Last edited 1 hour ago by A Robot
Matt M
Matt M
2 hours ago

The first thing to sort out is the defence of these islands from foreign attack. It strikes me that the worst possible thing you could do is have your entire energy supply dependent on windmill fields in the North Sea and the channel which could be destroyed in an afternoon by enemy drones. Defending a few oil rigs, coal mines and fracking sites would be a damn sight easier.

Milton Gibbon
Milton Gibbon
2 hours ago

If the choice is between Army and Navy there is only one option. Keeping these islands (and our allies) safe can’t be done without the Senior Service. If the United Kingdom can’t control the North Atlantic in a war it is done for. Funding Ukraine is portrayed as somehow unbecoming of a first rank military nation. It is the best military budget we could spend – British advisors getting a good hard look at our enemies’ capabilities. If the author thinks Russia is a peer nation he is delusional. They can’t even beat a tiny, economically deprived Ukraine. What would happen if they tried to march into Poland? Or Germany? Or France? (to be fair the last one would be easy enough).

Trump was never sceptical about NATO. He just wanted the countries that weren’t paying their dues (we were only one of 2 or 3 that were) to cough up for the defence of their own continent. There wasn’t this european bedwetting in Asia. Japan, Taiwan and the Philippines heard Trump and upped their military/naval budgets which is now standing them in better order to face China (the only potential peer military on earth).
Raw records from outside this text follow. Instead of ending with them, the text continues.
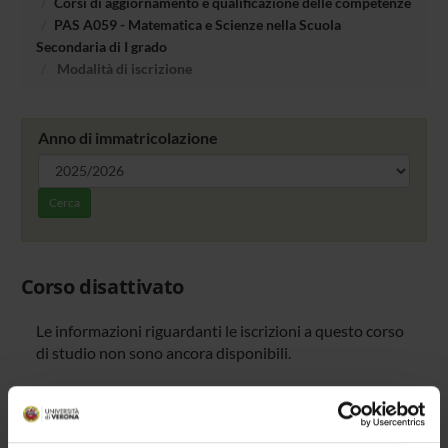
Corsi di aggiornamento e qualificazione delle competenze
PAS A059 - Matematica e Scienze nella Scuola
Secondaria di I grado
Modalità di iscrizione
Anno di immatricolazione
Cerca
Corso disattivato
Le informazioni riguardanti le iscrizioni a questo corso
di studio non sono ancora disponibili.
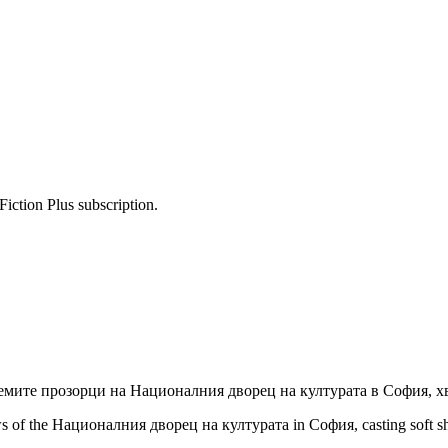
Fiction Plus subscription.
емите прозорци на Националния дворец на културата в София, х
ws of the Националния дворец на културата in София, casting soft sh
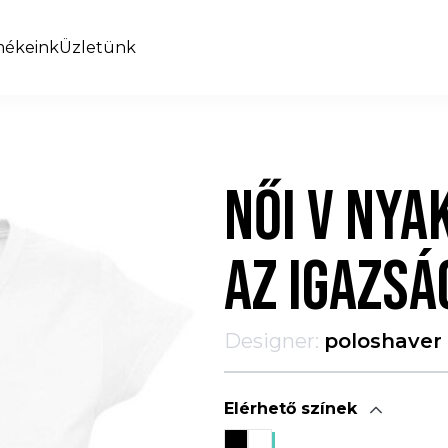
mékeink
Üzletünk
NŐI V NYA
AZ IGAZSÁ
Designer:
poloshaver
Elérhető színek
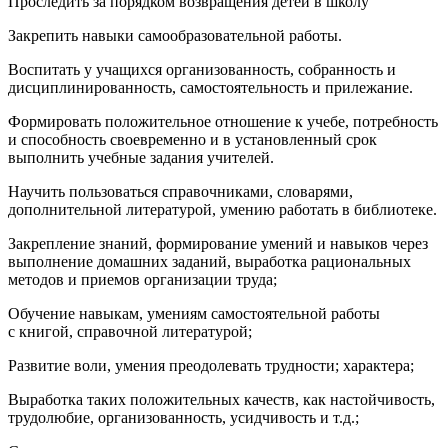
Проследить за порядком возвращения детей в школу
Закрепить навыки самообразовательной работы.
Воспитать у учащихся организованность, собранность и
дисциплинированность, самостоятельность и прилежание.
Формировать положительное отношение к учебе, потребность
и способность своевременно и в установленный срок
выполнить учебные задания учителей.
Научить пользоваться справочниками, словарями,
дополнительной литературой, умению работать в библиотеке.
Закрепление знаний, формирование умений и навыков через
выполнение домашних заданий, выработка рациональных
методов и приемов организации труда;
Обучение навыкам, умениям самостоятельной работы
с книгой, справочной литературой;
Развитие воли, умения преодолевать трудности; характера;
Выработка таких положительных качеств, как настойчивость,
трудолюбие, организованность, усидчивость и т.д.;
The military might of the West which includes Aus, Japan, Turkey, UK, France, Taiwan, Israel all behind the American juggernaut is unstoppable in a conventional war of defence; in attack nothing is going to be better.

Hugh Bryant
Hugh Bryant
2 hours ago

If we were rational we would invest the money in reforming and expanding our police forces whilst radically changing their culture. Not much point in having the ability to project power east of Suez when the machete rules on the streets of our cities.

j watson
j watson
1 hour ago

The Tories made lots of promises on Defence spending, especially in lead up to the GE, but nothing on how they were going to pay for it. And then a further black hole in the nation’s finances uncovered. One can critique the approach of Reeves in her first 6mths but let’s not kid ourselves her inheritance was anything but a pile of the proverbial.
Now as ex-RN I know I have an inbuilt bias to the Service but £3b a year on maintaining Trident? And potentially Billions more on a replacement for a deterrent we know we can’t use without US approval. Yes perhaps nice to have a fixed seat on UN Security Council but part of the reason UN less and less influence is perhaps bigger players now are not e.g India. I’m not for unilateral nuclear disarmament though and want to keep some capability, but I’ve always had doubts about the veracity of the arguments for Trident.
Slight aside but recommend reading Anna Jacobsen’s best seller in 2024 ‘A Nuclear War’. A little overplayed but certainly thought provoking.
Of course I also have a bias that the Top Brass often been pretty useless and more about fighting for their specific Service than really helping develop a coherent overall strategy. Politicians have to make the key decisions but they have to rely on the advice and options put to them.